Leadrship and staff from FDA’s Center for Drug Evaluation and Research (CDER) appreciate the report and will evaluate the findings to ensure the integrity of the accelerated approval program, said a statement a communications representative there.
“Confirmatory studies must be done in a timely manner,” the CDER statement said.
FDA works with drug sponsors, and will work with Congress, to ensure timely initiation and completion of confirmatory studies. The program also has allowed patients quicker access to drugs that treat cancer, AIDS, and other conditions, the CDER statement said.

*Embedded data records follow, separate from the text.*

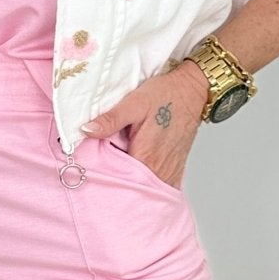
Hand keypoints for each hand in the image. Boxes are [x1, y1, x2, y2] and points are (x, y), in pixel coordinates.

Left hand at [77, 61, 208, 187]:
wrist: (192, 91)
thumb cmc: (165, 94)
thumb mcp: (134, 103)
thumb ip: (110, 120)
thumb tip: (86, 130)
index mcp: (146, 155)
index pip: (120, 179)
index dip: (104, 177)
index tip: (91, 174)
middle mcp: (159, 168)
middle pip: (133, 186)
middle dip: (116, 184)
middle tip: (102, 174)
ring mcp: (169, 170)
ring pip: (146, 189)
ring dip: (132, 185)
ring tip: (117, 176)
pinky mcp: (175, 168)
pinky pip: (159, 186)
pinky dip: (147, 186)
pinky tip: (137, 179)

“Patients who currently lack adequate treatment options for serious or life-threatening diseases have told us over and over again that they are willing to accept some uncertainty regarding clinical benefit when a new treatment is developed,” the CDER statement said. “In the majority of accelerated approvals, clinical benefit has been verified through the required confirmatory studies.”
In 1992, FDA began its accelerated approval process for drugs to treat serious or life-threatening diseases, before confirmatory trials of the drugs were finished. Drug makers do not need to show clinical benefits before approvals, but that clinical benefits are reasonably likely. Once approved, the drug sponsors typically conduct trials on a timeline they agree to with FDA, the OIG data snapshot said.
The process gained public attention in 2021, when FDA permitted aducanumab (Aduhelm) for treating Alzheimer’s disease. It was the first drug authorized for Alzheimer’s since 2003 and was the first to target fundamental pathophysiology of the disease, according to FDA.
But the approval process, the drug’s effects on the disease, potential side effects on patients, and its price all sparked debate, prompting OIG to examine FDA’s publicly available list of accelerated drug approval applications.
Since the FDA’s accelerated pathway began in 1992, there were 278 accelerated approvals through Dec. 31, 2021, and 104 of them have incomplete confirmatory trials, according to OIG.
As of May 5, 2022, under the 104 incomplete applications, 35 had at least one trial past the original planned completion date. They averaged about 20 months past the completion dates.
The four worst were:
For comparison, the 139 accelerated approvals with completed trials took an average of 48 months from granting accelerated approvals to completion.
OIG noted sponsors may submit multiple applications for the same drug for different indications or routes of administration. FDA can require multiple confirmatory trials for an application, so the 35 applications with trials past the original planned completion dates represented 18 drugs – and they aren’t cheap.
From 2018 to 2021, OIG estimated Medicare and Medicaid spent $18 billion for “drugs that have yet to verify a clinical benefit.” The report noted those are conservative estimates, not exact amounts.
The spending included $142 million from Medicare Part D for midodrine hydrochloride (Protamine), and nearly $700 million from Medicaid for hydroxyprogesterone caproate (Makena), which has a hearing scheduled this month. FDA staff cited the latter drug as an example of the lengthy process used to approve a drug, then withdraw its approval, the OIG report said.